По ночлежкам! Разойтись! Старшие где? Пожалейте себя, дур-р-раки, вытравим же
всех! Пропустите! Где он? Где парень? Пер-р-рестреляю, сволочи, всех!
И опять выстрел – совсем близко…
– Уходи, беги, Мурзик! – громко крикнула какая-то женщина.
Шурка беспомощно возился, пытаясь подняться.
– Ага, вот ты где, Русанов, – громко дыша, сказал совсем
рядом Охтин, рывком поднял Шурку и поволок за собой – от волнения даже забыв
снять мешок с его головы.
* * *
Передовой перевязочный пункт развернули так близко от места
недавно закончившегося боя, что первые раненые появились буквально через десять
минут после того, как перестали свистеть пули.

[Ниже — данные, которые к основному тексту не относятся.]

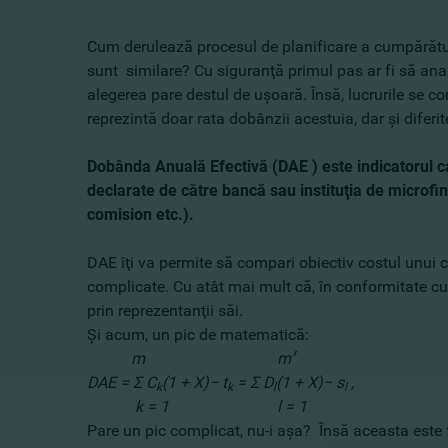
Cum derulează procesul de planificare a cumpărături
sunt similare? Cu siguranţă primul pas ar fi să anal
alegerea pare destul de uşoară. Însă, lucrurile se c
reprezintă doar rata dobânzii acestuia, dar şi diferi
Dob
ânda Anual
ă Efectiv
ă (DAE
) este indicatorul c
declarate de către bancă sau instituţia de microfina
comision etc.).
DAE îţi va permite să compari obiectiv costul unui c
complicate. Cu atât mai mult că, în conformitate cu l
prin reprez
Şi acum, un pic de matematică:
m m׳
DAE = Σ
C
(1 + X)− t
= Σ
D
(1 + X)− s
,
k
k
l
l
k = 1 l = 1
Pare un pic complicat, nu-i aşa? Însă aceasta este 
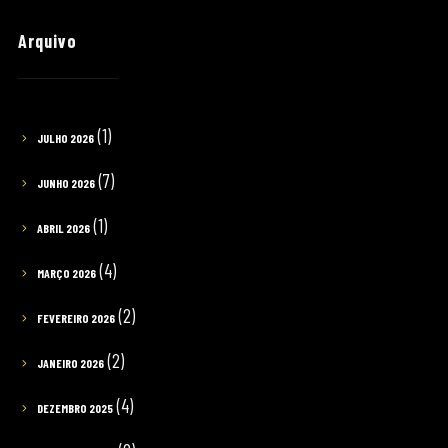
Arquivo
(1)
JULHO 2026
(7)
JUNHO 2026
(1)
ABRIL 2026
(4)
MARÇO 2026
(2)
FEVEREIRO 2026
(2)
JANEIRO 2026
(4)
DEZEMBRO 2025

Варя оглядела стоявшее на изготовку медицинское «воинство»:
двух врачей и двух фельдшеров. Из сестер она была здесь одна. Все прочие
остались при поезде – мыть новые, только что прицепленные товарные вагоны,
приспособленные для перевозки людей и именуемые «теплушками». Специально
оборудованные или хотя бы плацкартные отчего-то не подали, видимо, они застряли
на каком-то перегоне по нерасторопности железнодорожников – теперь такая
нерасторопность называлась «трудностями военного времени», – и старшая сестра
санитарного поезда Ковалевская натурально «с бою» выдрала у станционного
начальства все, что было: вот эти товарные теплушки. Сестрам и санитарам
пришлось срочно набивать сенники, застилать простынями. Бой, отзвуки которого
доносились, пока поезд приближался, выдался достаточно долгий, никто не сомневался,
что прежнего количества мест окажется недостаточно. Руководить
переоборудованием и в поезде ожидать подвоза тяжелых раненых, нуждавшихся в
немедленных операциях, осталась, конечно, сама старшая милосердная сестра
Ковалевская. А Варю она отправила в помощь медицинской бригаде.

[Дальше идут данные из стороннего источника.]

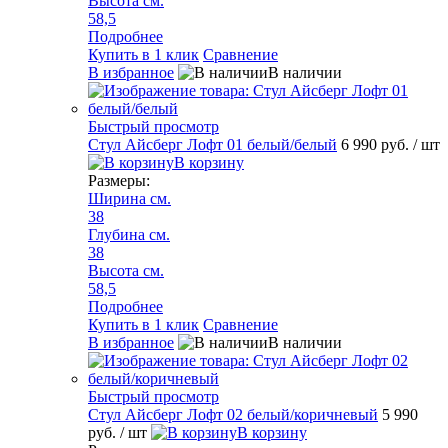
Высота см.
58,5
Подробнее
Купить в 1 клик
Сравнение
В избранное
В наличии
Быстрый просмотр
Стул Айсберг Лофт 01 белый/белый
6 990 руб.
/ шт
В корзину
Размеры:
Ширина см.
38
Глубина см.
38
Высота см.
58,5
Подробнее
Купить в 1 клик
Сравнение
В избранное
В наличии
Быстрый просмотр
Стул Айсберг Лофт 02 белый/коричневый
5 990
руб.
/ шт
В корзину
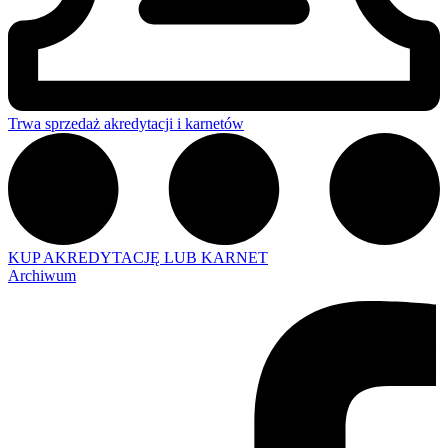
Trwa sprzedaż akredytacji i karnetów
KUP AKREDYTACJĘ LUB KARNET
Archiwum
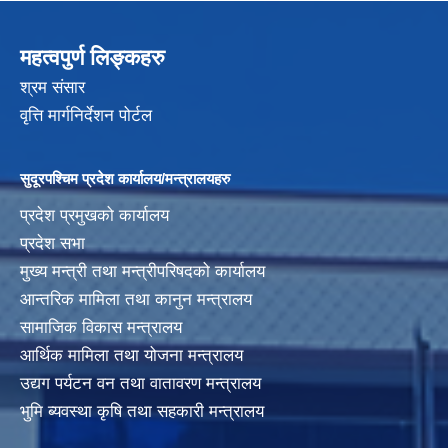
महत्वपुर्ण लिङ्कहरु
श्रम संसार
वृत्ति मार्गनिर्देशन पोर्टल
सुदूरपश्चिम प्रदेश कार्यालय/मन्त्रालयहरु
प्रदेश प्रमुखको कार्यालय
प्रदेश सभा
मुख्य मन्त्री तथा मन्त्रीपरिषदको कार्यालय
आन्तरिक मामिला तथा कानुन मन्त्रालय
सामाजिक विकास मन्त्रालय
आर्थिक मामिला तथा योजना मन्त्रालय
उद्यग पर्यटन वन तथा वातावरण मन्त्रालय
भुमि ब्यवस्था कृषि तथा सहकारी मन्त्रालय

Еще слышалась стрельба и не появились пока раненые, фельдшер
Долгов разжег рядом с палаткой, в которой устроена была перевязочная, костер. И
начал таскать из ближней рощицы сушняк, которого там имелось почему-то в
огромном количестве. На Долгова смотрели с недоумением: зачем нужен костер в
разгар пусть и не жаркого, но и не шибко холодного августовского дня? Однако
он-то как раз оказался прав, этот фельдшер, уже набравшийся опыта войны.
Первое, что испытывает раненый, это, конечно, боль. А потом – озноб,
мучительный озноб от потери крови, и желание согреться.
Раненые подтягивались, и вот уже весь медицинский персонал
передового пункта занялся перевязкой. Однако у мужчин, не слишком набивших руку
в качестве сестер милосердия, работа продвигалась довольно медленно. Раненые
постепенно накапливались, и им приходилось ожидать очереди. Они толпились у
костра, стараясь хоть немного обогреться. У фельдшера Долгова, который этот
костер развел, несмотря на скрытые насмешки коллег, было теперь довольное и
гордое выражение лица.
– Варвара Савельевна, – подошел он к Варе, словно она была
старшей по званию. – Пока еще их в поезде накормят… Чаю бы им вскипятить, а?
О чае никто не подумал… Подошла дрезина с санитарами,
которые должны были забрать первых раненых и отвезти их к поезду. Варя на
минутку выбралась из палатки и, высоко держа окровавленные руки, добежала до
дрезины, велела санитарам с обратным рейсом привезти большой бидон горячего
чая, а также взять на кухне побольше хлеба.
Спустя полчаса или сорок минут дрезина вернулась, горячего
чая и белого хлеба раненым было предложено вдоволь, теперь в ожидании перевязки
они могли согреться как следует. Варе даже показалось, что на лицах тех, кто
теперь входил в палатку, уже не такое унылое и страдальческое выражение.